» WHAT TO DO
Locate every line in the material below that contains the string "gestione", treating uppercase and lowercase as distinct, and copy each of those lines.

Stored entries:
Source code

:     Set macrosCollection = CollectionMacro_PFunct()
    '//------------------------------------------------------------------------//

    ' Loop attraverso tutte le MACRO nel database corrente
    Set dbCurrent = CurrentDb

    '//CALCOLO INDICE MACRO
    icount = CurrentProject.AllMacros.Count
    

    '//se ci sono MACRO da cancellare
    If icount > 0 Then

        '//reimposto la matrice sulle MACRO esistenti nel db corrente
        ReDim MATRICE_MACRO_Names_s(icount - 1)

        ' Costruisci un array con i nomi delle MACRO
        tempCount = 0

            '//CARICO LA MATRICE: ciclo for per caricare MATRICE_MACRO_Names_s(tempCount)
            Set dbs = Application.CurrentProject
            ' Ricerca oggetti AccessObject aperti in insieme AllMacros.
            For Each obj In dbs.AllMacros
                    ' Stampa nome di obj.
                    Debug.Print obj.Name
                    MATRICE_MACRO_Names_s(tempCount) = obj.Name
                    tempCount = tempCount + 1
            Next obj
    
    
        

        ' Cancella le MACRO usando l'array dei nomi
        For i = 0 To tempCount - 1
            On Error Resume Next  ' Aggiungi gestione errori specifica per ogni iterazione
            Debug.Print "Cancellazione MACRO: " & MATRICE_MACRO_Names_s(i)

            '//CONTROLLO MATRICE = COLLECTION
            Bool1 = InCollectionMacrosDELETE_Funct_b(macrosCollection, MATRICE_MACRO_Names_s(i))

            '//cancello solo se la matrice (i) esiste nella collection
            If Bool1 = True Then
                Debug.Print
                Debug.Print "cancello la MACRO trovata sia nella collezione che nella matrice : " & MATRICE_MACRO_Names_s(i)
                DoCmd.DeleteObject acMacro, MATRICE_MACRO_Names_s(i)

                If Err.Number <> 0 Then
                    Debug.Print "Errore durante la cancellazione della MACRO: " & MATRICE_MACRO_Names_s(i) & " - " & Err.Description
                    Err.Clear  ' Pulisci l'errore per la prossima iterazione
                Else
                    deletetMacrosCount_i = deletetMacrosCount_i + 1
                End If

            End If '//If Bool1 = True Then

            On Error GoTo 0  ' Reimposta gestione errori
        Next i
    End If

» RESULT BELOW
            On Error Resume Next  ' Aggiungi gestione errori specifica per ogni iterazione
            On Error GoTo 0  ' Reimposta gestione errori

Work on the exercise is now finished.